Start of TEXT SEGMENT

Another possible explanation is that higher SR in citrus reared medflies could arise from the longer developmental period that these individuals experience. C. capitata larvae developing in natural hosts require a longer period to pupate than those developing on the artificial diet⁴⁷. In our study, average larvae developmental time (i.e. egg to pupa) was ≈ 13 days for flies reared in bitter oranges and ≈8 days for medflies reared in artificial larval diet. Generally, prolonging the period of feeding is a simple way for the larvae to accumulate additional nutritional reserves that could be utilized to enhance SR under unpredictable food conditions³.

Gender-specific effects

Females had higher SR than males in all treatments and across the entire adult lifespan. This is in line with the majority of other studies exploring SR in insects. Females could endure more because of greater energy reserves stored in their larger body size, as has been shown for other insect species^13,14,48,49. Although, Nestel and co-workers showed that in the Mediterranean fruit fly lipid levels between males and females were similar³⁹, yet the different experimental approach and the strain of flies they used, does not allow us to make safe comparisons. Here, individually caged wild flies were used, while Nestel sampled flies (for lipid analysis) from large mass reared cohort cages, containing both sexes³⁹. In such cages, flies would most probably interact with each other, and their physical activity, could have driven their results. The genetic background and evolutionary history of the different strains used in each study could also result in such discrepancies. Furthermore, considering that body size and lipids correlate positively in laboratory reared C. capitata²⁸, and that females are bigger than males in this species, the sex-specific differences in SR are easily explained.

Variable ranking

The analysis revealed that age and adult diet were the most significant determinants of SR, followed by gender and the larval diet. This is partially in accordance with our hypothesis, with the exception of larval diet, which proved not to be such a strong determinant of SR as we expected. Although larval diet (during development) evokes multifaceted effects in adult insects and in C. capitata, affecting reproduction, ageing and tolerance to stress^43,50–52, yet in our case it proved to be a weak predictor of SR. In our experiment we have chosen to rear larvae in optimum conditions in relation to larval diet availability and crowding conditions, so as to explore differences between the developmental environments (natural VS artificial larval diet), rather than investigate the detailed nutritional profile of each larval diet and the consequences to SR. These optimal conditions within the artificial larval diet may have weakened the overall significance of larval diet. Furthermore, in our study the effects of larval diet were explored only up to the age of 22 days and in adults kept in diet restriction. The inclusion of data of older age individuals reared on artificial diet and fed on full diet might have changed the overall significance of larval diet.

End of TEXT SEGMENT
Start of LISTED RECORDS

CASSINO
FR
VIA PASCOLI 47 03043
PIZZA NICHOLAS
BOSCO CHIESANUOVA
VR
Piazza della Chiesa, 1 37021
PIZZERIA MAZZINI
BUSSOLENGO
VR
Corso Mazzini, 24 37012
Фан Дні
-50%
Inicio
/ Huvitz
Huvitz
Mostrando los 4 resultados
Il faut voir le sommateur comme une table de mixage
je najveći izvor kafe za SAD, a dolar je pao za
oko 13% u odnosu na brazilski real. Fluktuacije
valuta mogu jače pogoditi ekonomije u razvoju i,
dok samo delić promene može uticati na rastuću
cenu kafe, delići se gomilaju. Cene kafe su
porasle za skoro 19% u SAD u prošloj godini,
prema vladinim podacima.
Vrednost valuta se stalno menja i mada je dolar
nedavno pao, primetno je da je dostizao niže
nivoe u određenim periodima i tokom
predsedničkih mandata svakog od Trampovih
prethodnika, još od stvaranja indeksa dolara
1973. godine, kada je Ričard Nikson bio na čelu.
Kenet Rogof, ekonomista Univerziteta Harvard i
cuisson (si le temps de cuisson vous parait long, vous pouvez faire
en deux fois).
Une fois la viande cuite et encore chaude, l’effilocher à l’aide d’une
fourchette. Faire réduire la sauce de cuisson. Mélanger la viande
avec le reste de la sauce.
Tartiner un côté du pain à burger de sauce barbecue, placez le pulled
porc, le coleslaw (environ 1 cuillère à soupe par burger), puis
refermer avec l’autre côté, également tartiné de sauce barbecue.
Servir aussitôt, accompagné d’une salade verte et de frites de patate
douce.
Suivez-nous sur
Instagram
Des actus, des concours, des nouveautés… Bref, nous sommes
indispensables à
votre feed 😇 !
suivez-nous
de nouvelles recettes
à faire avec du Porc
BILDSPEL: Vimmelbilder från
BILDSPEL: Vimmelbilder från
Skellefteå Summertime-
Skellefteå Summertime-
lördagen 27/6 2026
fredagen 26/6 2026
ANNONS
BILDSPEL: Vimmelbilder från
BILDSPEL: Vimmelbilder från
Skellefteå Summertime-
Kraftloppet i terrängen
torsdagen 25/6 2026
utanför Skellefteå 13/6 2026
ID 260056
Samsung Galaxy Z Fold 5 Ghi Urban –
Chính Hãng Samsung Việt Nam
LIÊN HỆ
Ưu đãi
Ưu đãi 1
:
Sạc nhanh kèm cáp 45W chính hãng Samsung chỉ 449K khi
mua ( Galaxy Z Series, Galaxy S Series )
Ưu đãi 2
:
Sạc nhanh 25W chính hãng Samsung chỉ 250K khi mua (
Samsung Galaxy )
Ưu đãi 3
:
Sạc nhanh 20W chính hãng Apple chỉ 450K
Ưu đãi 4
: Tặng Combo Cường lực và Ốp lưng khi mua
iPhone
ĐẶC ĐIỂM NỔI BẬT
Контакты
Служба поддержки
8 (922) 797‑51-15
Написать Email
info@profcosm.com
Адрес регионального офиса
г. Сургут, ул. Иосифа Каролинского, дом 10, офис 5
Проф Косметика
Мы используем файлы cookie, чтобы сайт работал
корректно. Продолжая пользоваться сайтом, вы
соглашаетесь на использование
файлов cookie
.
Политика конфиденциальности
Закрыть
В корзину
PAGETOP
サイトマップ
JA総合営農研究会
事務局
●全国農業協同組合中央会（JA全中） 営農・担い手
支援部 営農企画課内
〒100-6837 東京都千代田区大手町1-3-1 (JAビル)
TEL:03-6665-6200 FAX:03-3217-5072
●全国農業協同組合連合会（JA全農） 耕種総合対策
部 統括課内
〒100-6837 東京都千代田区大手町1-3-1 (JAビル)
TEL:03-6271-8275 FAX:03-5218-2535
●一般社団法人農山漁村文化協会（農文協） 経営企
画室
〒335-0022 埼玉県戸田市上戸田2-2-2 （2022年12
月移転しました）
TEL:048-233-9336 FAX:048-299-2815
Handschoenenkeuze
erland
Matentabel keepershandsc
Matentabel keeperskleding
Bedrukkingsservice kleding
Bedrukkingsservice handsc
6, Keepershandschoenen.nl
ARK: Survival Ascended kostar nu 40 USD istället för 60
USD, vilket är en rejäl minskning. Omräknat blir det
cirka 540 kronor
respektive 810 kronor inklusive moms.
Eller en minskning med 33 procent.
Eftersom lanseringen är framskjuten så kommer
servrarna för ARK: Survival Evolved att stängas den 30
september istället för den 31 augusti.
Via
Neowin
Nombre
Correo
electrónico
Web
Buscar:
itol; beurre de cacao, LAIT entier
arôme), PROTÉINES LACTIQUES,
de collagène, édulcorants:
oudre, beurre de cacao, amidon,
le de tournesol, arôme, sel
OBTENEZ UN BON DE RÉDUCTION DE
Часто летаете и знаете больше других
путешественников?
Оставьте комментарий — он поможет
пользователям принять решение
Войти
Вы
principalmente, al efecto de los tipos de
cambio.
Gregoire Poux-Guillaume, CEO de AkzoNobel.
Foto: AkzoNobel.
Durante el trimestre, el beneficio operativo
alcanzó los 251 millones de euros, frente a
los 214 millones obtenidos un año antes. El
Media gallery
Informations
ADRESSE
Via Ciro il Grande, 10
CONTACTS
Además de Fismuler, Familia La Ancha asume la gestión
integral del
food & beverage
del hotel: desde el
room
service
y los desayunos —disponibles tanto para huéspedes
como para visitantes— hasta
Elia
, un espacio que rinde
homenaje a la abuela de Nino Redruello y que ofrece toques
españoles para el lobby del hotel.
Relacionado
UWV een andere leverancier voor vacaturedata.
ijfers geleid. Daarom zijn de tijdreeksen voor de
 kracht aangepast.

End of LISTED RECORDS

* TASKS TO COMPLETE *
A – Answer these questions about the medfly text, one per line:
(i) What was the average egg-to-pupa time for flies reared in bitter oranges?
(ii) Where did Nestel and co-workers sample flies for lipid analysis?
(iii) Which two factors proved the most significant determinants of SR?
B – Write the next part of the medfly text, picking up after its final sentence.

* ANSWERS *
A –
(i) About 13 days.
(ii) From large mass reared cohort cages containing both sexes.
(iii) Age and adult diet.

B –
Breaking points and plateaus in starvation resistance

Our primary interest in the starvation data was to provide evidence whether SR can be used as a biomarker of ageing. The results reveal interesting information about SR across the medfly’s lifespan. However, due to the high variation and because of the inconsistent patterns observed, we cannot confidently support the notion that SR can predict ageing.

Our intention to use breaking points was not to give the best fitting model but rather to provide an estimate of the breaking point (i.e. time point in lifespan at which SR begins to stabilize or change abruptly and potentially corresponds to significant physiological processes related to ageing and thus depict the onset of senescence).

Pooled analysis identified the breaking points (BPs) at the age of 28 and 48 days for females and males respectively (Fig. 6). Although pooled analysis results in a larger sample, which is better for estimating SR patterns, yet we decided to also estimate the BP for each treatment separately, because SR proved to be a context dependent trait (see previous sections). The breaking points in medflies kept in full adult diet were estimated at 25 and 34 days for males and females respectively, while in adult diet restricted the BP was estimated at 8 days for both sexes. We do not have a solid explanation for the difference in the BPs between full adult diet and diet restricted flies. We believe that such differences possibly arise from early life nutrition, which is known to evoke long lasting effects to physiology in animals. Our BPs are very close to similar parameters used in other studies. In Drosophila the parameter breakday, which describes the age at which functional characters stabilize, has been reported at around 35 days¹⁸.

SR plateaus have been identified in our study. It is the first time that plateaus in fitness traits, other than mortality and fecundity, have been identified in the medfly. Plateaus were present in both sexes and both diets, differed on the exact period of initiation and were depicted across a significant period of the medfly’s lifespan. Plateaus in SR have been shown in Drosophila fruit flies and have also been demonstrated for other fitness traits^53,54. Although it is beyond the scope of this article, SR plateaus depicted constitute supporting evidence for the lifelong heterogeneity theory (i.e. variation in trait robustness among individuals results in population filtering across lifespan, leading to the emergence of late-life mortality plateaus) and should be tested in future studies. However, it must be pointed out that our results could also be explained by alternative theories, such as the evolutionary Hamiltonian theory and late-life physiology detailed in⁵⁵.

Implications of the study

Undoubtedly, SR can define the ability of an invasive generalist with complex life history traits to successfully colonize diverse habitats. A better understanding of SR may provide significant information on the population dynamics of this species, components that are especially important when building models to predict the expansion of this species, but also the population –level outcomes of control measures.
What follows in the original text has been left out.